Перевод с румынского Ю. Воронцова.
ИОАН ГРИГОРЕСКУ
Что я бы мог рассказать о себе советскому читателю? Я имел счастье познакомиться с ним уже давно благодаря переводу и изданию на русском языке двух моих книг рассказов — в 1959 году «Кинематограф Мадагаскар» и в 1961 году «Птица Феникс». В Бухаресте выходит моя двенадцатая книга, на экранах будет показан седьмой фильм, снятый по моему сценарию. Мне сейчас сорок два года, а мечтаний столько же, как в тот год, когда мне едва исполнилось двадцать и я входил в двери московского Литературного института имени Максима Горького. Старушка-привратница встретила меня, незнакомого ей человека, вопросом: «Вы куда, молодой человек?», а я ей ответил: «В литературу». У меня тогда были грандиозные планы — свои книги я мыслил только трилогиями, завидовал славе поэтов Евтушенко, Роберта Рождественского и Виноградова и преклонялся перед своим преподавателем Константином Георгиевичем Паустовским, у которого учился в течение пяти лет.
Я родился в 1930 году в столице румынской нефти — Плоешти, в семье нефтяника, и все, о чем я писал в первых своих произведениях, было связано с жизнью моего родного города, с трудом и борьбой нефтяников, среди которых я вырос. Позже, по окончании высшей школы мне привелось много путешествовать по земному шару, и это ошеломляющее приобщение к миру, в котором мы живем, наложило нестираемый отпечаток на мое творчество. Оно убедило меня в том, что наша эпоха больше нуждается в документальной литературе, чем в вымысле, порожденном медленным и глубоко личным переосмыслением фантазии человека, который только воображает себе мир. Я прошел трудную и требовательную школу очерка, что было отмечено и моим учителем Паустовским, который в предисловии к русскому изданию моей книги «Птица Феникс» писал: «Григореску, вплотную прикасаясь к жизни во всех ее аспектах — от героического и трагического до совершенно обыденного, — всюду находит те резкие детали и те верные обобщения, без которых немыслимо существование настоящей большой литературы. Быстрый глаз и уменье схватывать почти на лету житейский материал — ценные качества писателя. Ими вполне обладает Григореску».

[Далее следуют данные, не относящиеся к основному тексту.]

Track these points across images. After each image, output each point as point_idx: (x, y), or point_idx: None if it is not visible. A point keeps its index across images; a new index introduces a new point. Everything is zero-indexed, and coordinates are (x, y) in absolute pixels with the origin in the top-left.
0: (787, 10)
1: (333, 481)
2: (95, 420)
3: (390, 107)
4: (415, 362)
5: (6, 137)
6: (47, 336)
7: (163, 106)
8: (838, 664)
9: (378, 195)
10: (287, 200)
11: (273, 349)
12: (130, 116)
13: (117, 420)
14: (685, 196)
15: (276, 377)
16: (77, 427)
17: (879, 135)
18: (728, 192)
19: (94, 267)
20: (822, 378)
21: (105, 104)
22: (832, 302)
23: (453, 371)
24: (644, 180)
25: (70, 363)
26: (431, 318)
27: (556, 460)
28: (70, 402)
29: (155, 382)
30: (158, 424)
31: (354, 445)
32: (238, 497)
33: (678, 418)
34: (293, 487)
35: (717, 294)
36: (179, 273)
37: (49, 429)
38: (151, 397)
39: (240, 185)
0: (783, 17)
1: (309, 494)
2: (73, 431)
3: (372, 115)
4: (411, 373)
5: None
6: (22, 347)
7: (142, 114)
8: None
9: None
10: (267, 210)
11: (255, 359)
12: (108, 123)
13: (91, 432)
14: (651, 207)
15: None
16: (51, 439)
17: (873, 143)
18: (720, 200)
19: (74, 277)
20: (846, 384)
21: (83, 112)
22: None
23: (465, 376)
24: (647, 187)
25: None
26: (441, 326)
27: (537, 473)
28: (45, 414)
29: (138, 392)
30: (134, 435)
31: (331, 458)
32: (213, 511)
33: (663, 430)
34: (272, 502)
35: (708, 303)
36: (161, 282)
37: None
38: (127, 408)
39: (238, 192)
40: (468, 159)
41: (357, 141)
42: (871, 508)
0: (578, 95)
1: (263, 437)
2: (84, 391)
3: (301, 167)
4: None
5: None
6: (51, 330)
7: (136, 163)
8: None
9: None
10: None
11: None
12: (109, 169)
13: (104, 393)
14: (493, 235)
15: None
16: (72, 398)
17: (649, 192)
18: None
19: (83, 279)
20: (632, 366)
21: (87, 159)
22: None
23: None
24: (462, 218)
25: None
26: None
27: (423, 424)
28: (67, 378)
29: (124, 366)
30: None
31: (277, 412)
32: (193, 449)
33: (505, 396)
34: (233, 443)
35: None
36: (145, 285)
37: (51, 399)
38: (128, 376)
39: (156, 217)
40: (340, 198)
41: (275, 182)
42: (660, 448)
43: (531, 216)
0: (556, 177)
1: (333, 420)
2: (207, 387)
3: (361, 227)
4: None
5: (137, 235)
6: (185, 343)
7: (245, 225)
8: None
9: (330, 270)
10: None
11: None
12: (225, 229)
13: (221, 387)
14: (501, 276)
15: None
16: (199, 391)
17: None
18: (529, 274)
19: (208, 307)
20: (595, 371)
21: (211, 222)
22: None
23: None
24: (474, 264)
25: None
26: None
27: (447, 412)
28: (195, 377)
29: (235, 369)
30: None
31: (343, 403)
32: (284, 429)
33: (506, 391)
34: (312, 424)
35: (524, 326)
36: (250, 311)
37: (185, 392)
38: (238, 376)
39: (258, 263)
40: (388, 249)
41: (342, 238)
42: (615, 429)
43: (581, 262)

Я должен признаться, что эти строки, написанные моим любимым учителем, меня глубоко взволновали. Но эта оценка не только льстит моему самолюбию, она возлагает на меня новые обязанности. Я действительно должен добиться того, чтобы своими произведениями не опровергнуть слова человека, старавшегося никогда не давать оценок художественного творчества. Впрочем, в искусстве оценки всегда рискованны. После некоторых писателей, прославленных в печати критикой, так часто ничего не оставалось, что любой взыскательный человек должен быть максимально осторожным в своих оценках. Я был бы счастлив, если бы мог показать своему учителю одну из моих последних книг, вышедших в Бухаресте, «Другая смерть» или мой том о соприкосновении с миром, в котором мы живем, озаглавленный «Зрелище мира». К сожалению, хорошо известно, почему я не могу этого сделать. Но в глубине своего сознания я посвятил эти книги памяти своего учителя.
Несколько художественных фильмов, поставленных по моим сценариям, шли и на советских экранах: «У улиц есть воспоминания», «Квартал веселья», «Под землей», «Кенарь и вьюга», «Феликс и Отилия». Кинематография притягивает меня, но не настолько, чтобы я отказался от публицистики и художественной прозы. Писатель может быть полезным в создании фильма, но у писателя свои специфические средства выражения. Я буду работать для кино, радио и телевидения, но главным образом я буду писать книги. Только так я смогу ответить старушке-привратнице, спросившей меня: «Вы куда, молодой человек?»